What to do – What you return must be the full data, repeated verbatim, with no pictures in it.

Document layout detection data
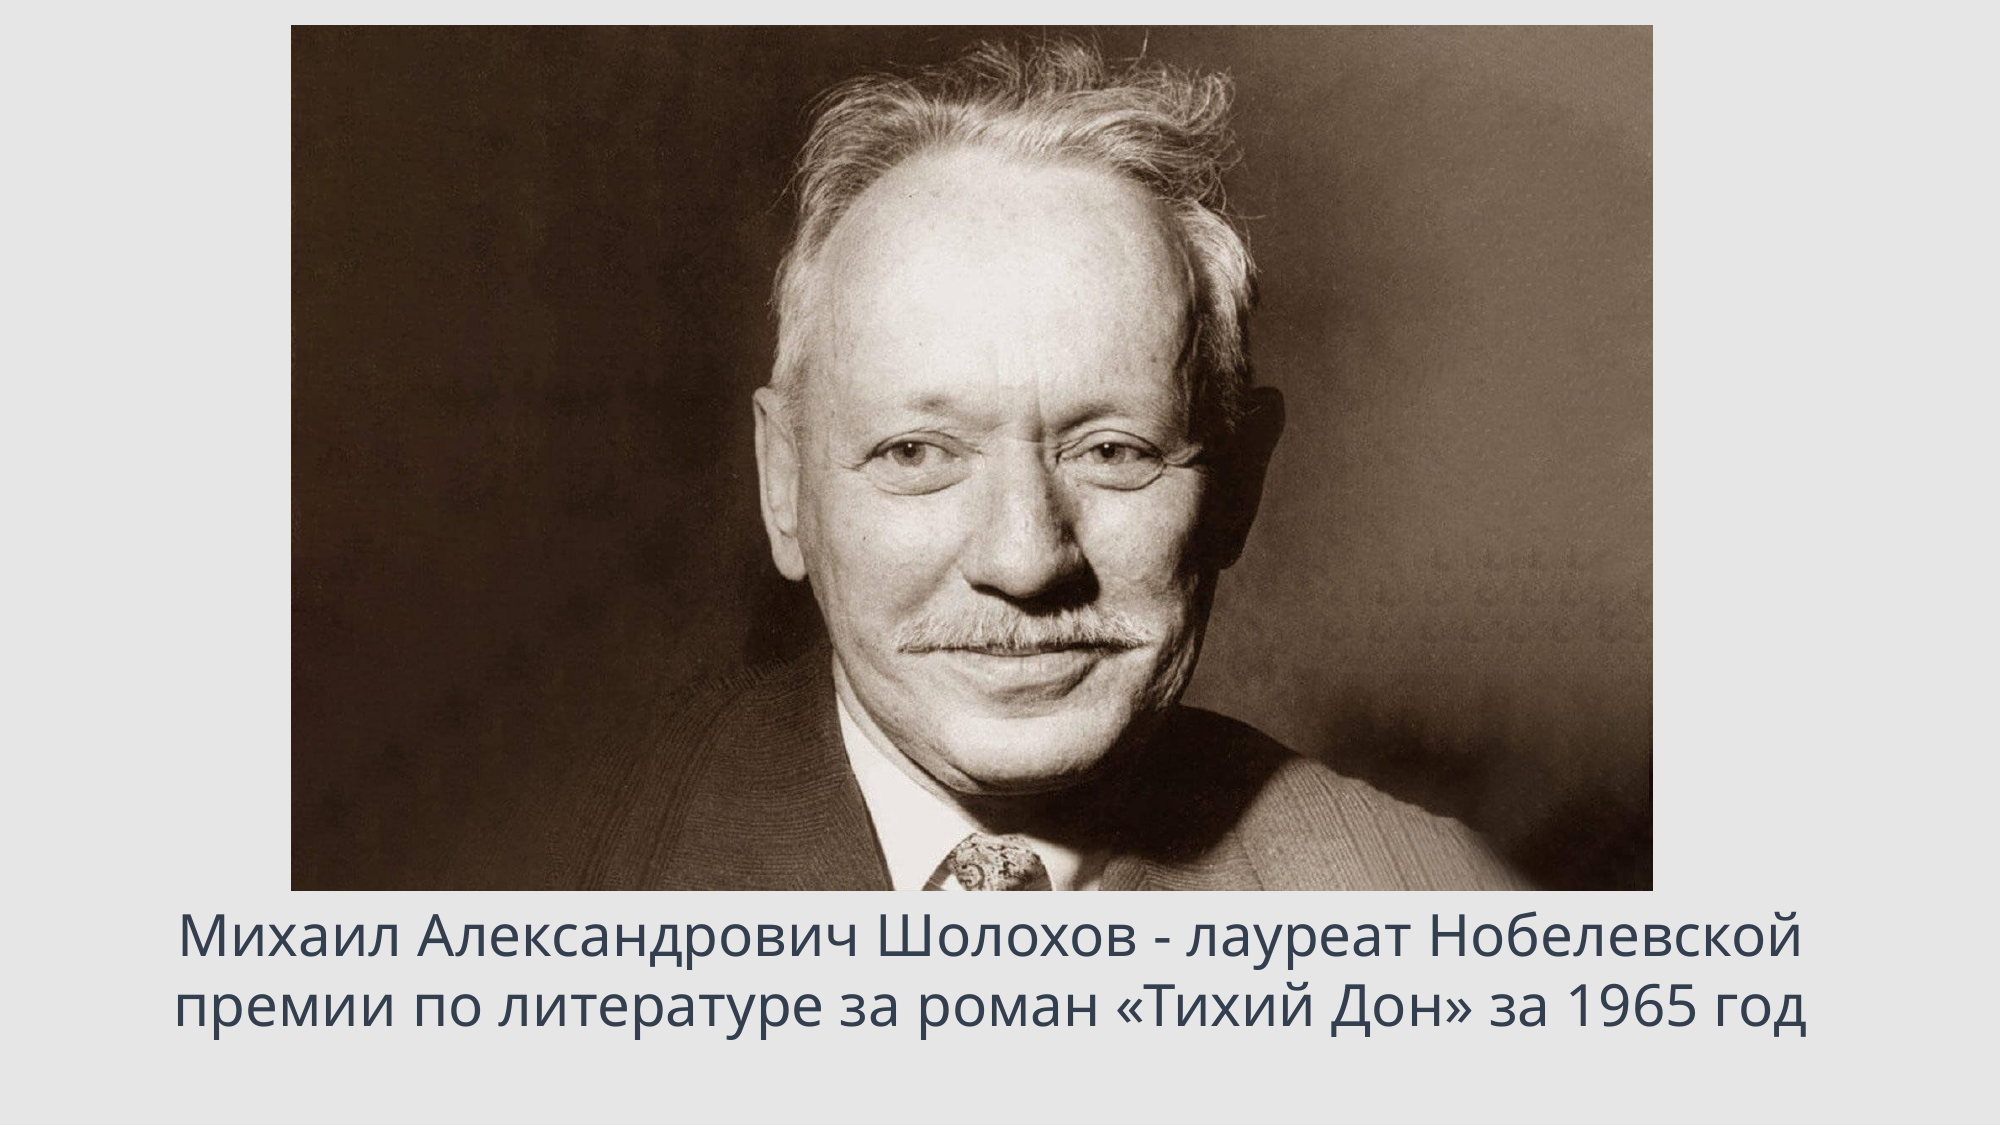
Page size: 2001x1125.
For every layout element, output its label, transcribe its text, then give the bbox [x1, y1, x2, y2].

picture [291, 25, 1653, 891]
text_box Михаил Александрович Шолохов - лауреат Нобелевской премии по литературе за роман «Тихий Дон» за 1965 год [76, 890, 1906, 1045]
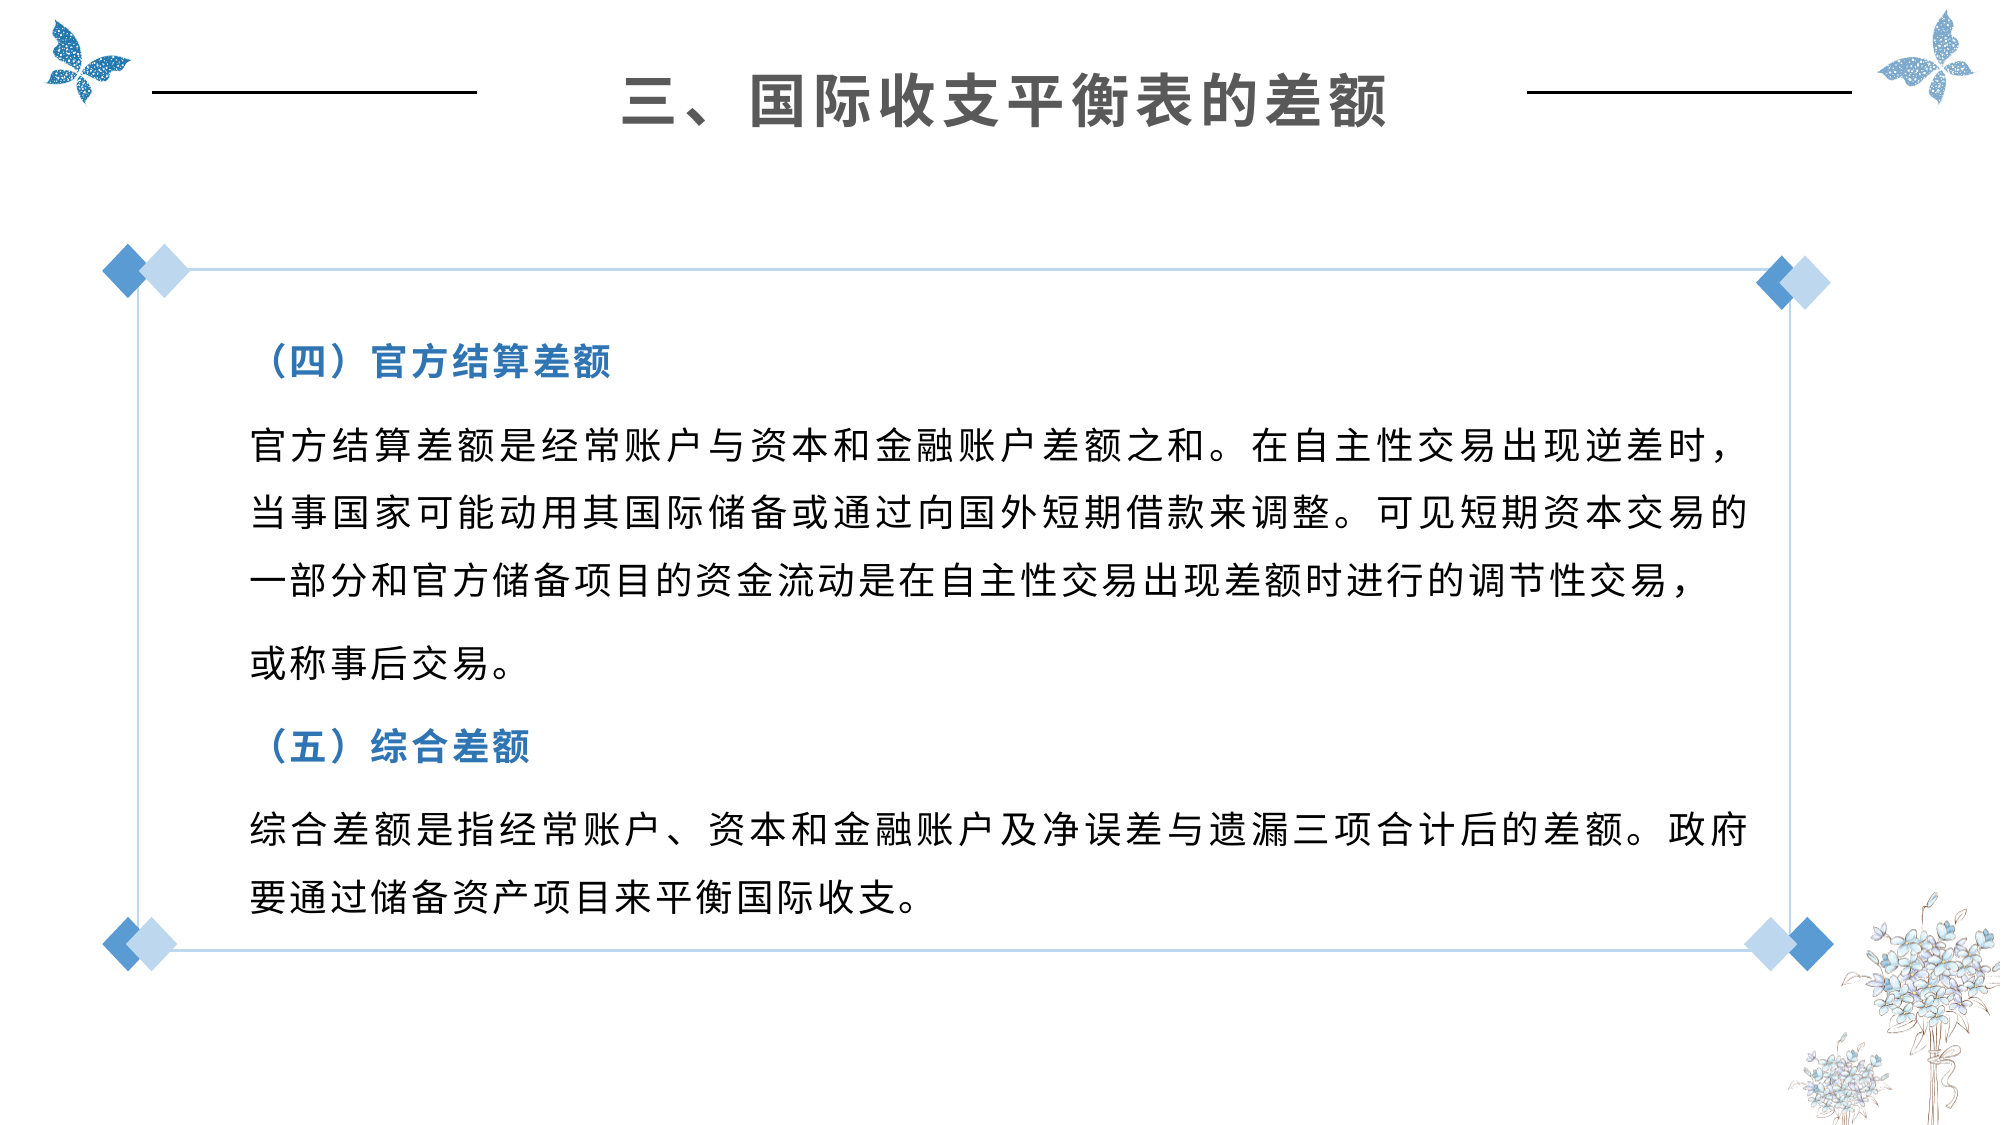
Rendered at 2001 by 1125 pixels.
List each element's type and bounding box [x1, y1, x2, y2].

text_box [102, 243, 1834, 972]
picture [1788, 892, 2000, 1125]
text_box [151, 55, 1852, 142]
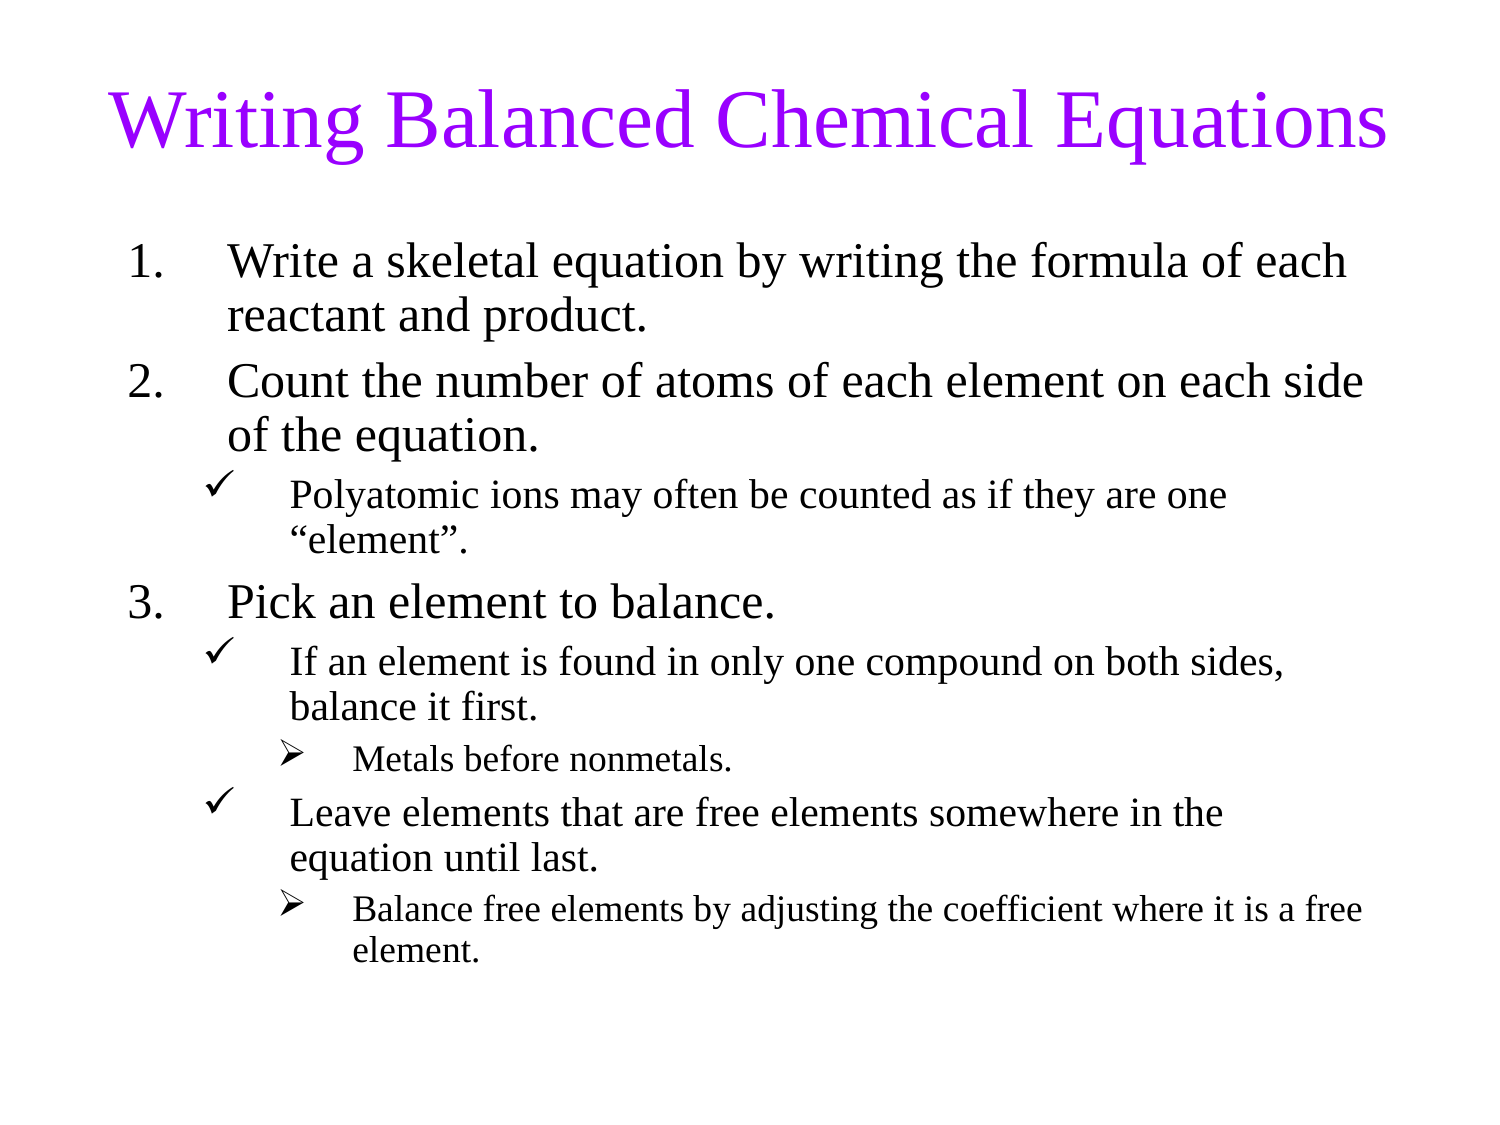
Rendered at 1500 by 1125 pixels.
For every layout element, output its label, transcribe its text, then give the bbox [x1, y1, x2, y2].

Answer –
Page size: 2001x1125.
For every layout element, output its label, transcribe its text, then give the bbox [x1, y1, x2, y2].

picture [291, 25, 1653, 891]
text_box Михаил Александрович Шолохов - лауреат Нобелевской премии по литературе за роман «Тихий Дон» за 1965 год [76, 890, 1906, 1045]
Rendered at 2001 by 1125 pixels.
List each element's type and bounding box [x1, y1, x2, y2].

text_box [102, 243, 1834, 972]
picture [1788, 892, 2000, 1125]
text_box [151, 55, 1852, 142]
Rendered at 1500 by 1125 pixels.
For every layout element, output its label, transcribe its text, then give the bbox [x1, y1, x2, y2].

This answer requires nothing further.